A Vittoria Ridden To Victory

When I saw this photo, I remembered why I love classic frames a lot but classic gear systems, not so much.

The Stucchi frame is indeed elegant, especially with the wooden rims and chromed parts.  Back in the days when Gino Bartali ruled the pelotons, racers rode bikes much like it.

Most of the bike would not seem out of place today.  But the Vittoria gear system would.  Still, it represented an advance over anything that had been available previously.

Before derailleur-type mechanisms were created, racers typically rode double-sided rear hubs, sometimes with two sprockets on each side.  To change gears, a racer had to dismount and move the chain by hand (if he wanted to use the second gear on the same side of the hub) or "flip" the wheel.  
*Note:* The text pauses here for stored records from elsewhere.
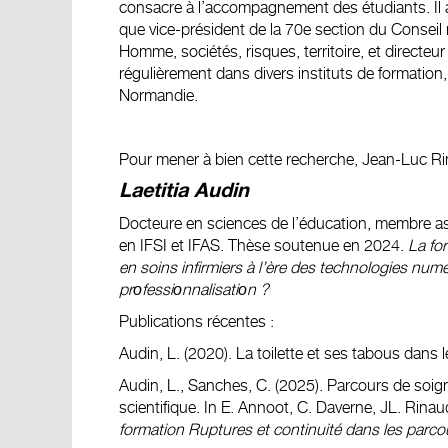
consacre à l’accompagnement des étudiants. Il
que vice-président de la 70e section du Conseil n
Homme, sociétés, risques, territoire, et directeur 
régulièrement dans divers instituts de formation
Normandie.
Pour mener à bien cette recherche, Jean-Luc 
Laetitia Audin
Docteure en sciences de l’éducation, membre ass
en IFSI et IFAS. Thèse soutenue en 2024.
La fo
en soins infirmiers à l’ère des technologies num
prοfessiοnnalisatiοn ?
Publications récentes :
Audin, L. (2020). La toilette et ses tabous dans 
Audin, L., Sanches, C. (2025). Parcours de soig
scientifique. In E. Annoot, C. Daverne, JL. Rinaud
formation Ruptures et continuité dans les parc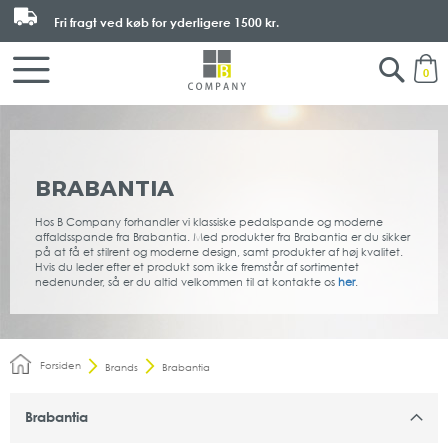
Fri fragt ved køb for yderligere
1500 kr.
Search
M
0
BRABANTIA
Hos B Company forhandler vi klassiske pedalspande og moderne
affaldsspande fra Brabantia. Med produkter fra Brabantia er du sikker
på at få et stilrent og moderne design, samt produkter af høj kvalitet.
Hvis du leder efter et produkt som ikke fremstår af sortimentet
nedenunder, så er du altid velkommen til at kontakte os
her
.
Forsiden
Brands
Brabantia
Brabantia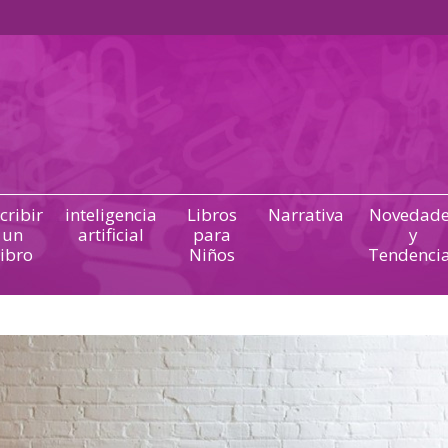
cribir
inteligencia
Libros
Narrativa
Novedade
un
artificial
para
y
ibro
Niños
Tendenci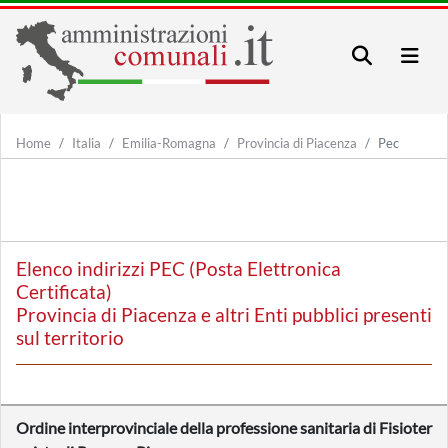
Home
Italia
Emilia-Romagna
Provincia di Piacenza
Pec
Elenco indirizzi PEC (Posta Elettronica
Certificata)
Provincia di Piacenza e altri Enti pubblici presenti
sul territorio
Ordine interprovinciale della professione sanitaria di Fisioter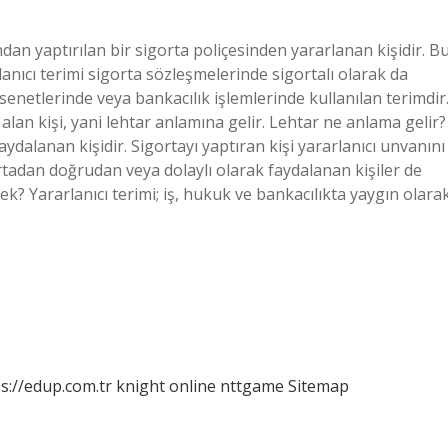
ndan yaptırılan bir sigorta poliçesinden yararlanan kişidir. B
rlanıcı terimi sigorta sözleşmelerinde sigortalı olarak da
enetlerinde veya bankacılık işlemlerinde kullanılan terimdir
lan kişi, yani lehtar anlamına gelir. Lehtar ne anlama gelir?
aydalanan kişidir. Sigortayı yaptıran kişi yararlanıcı unvanını
gortadan doğrudan veya dolaylı olarak faydalanan kişiler de
ek? Yararlanıcı terimi; iş, hukuk ve bankacılıkta yaygın olara
s://edup.com.tr
knight online
nttgame
Sitemap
Choosing the right moment for such a maneuver was part of a racer's strategy, and legend has it that breaking a wingnut while trying to "flip" a wheel on a cold day led a certain racer named Tullio Campagnolo to invent the quick-release axles and skewers we use today.

Gear systems like the Vittoria still required the rider to move the chain by hand from one sprocket to another. However, the cyclist did not have to dismount or remove the wheel.  He could push the lever on the downtube draw the pulley on the chainstay inward, which slackened the chain and made it possible to push the chain from one side to another with his gloved hand--without getting off the bike.

Bartali won the Giro d'Italia on a Legnano equipped with the Vittoria system.  But he didn't win the Tour de France with it, as the race's organizers still forbade derailleurs!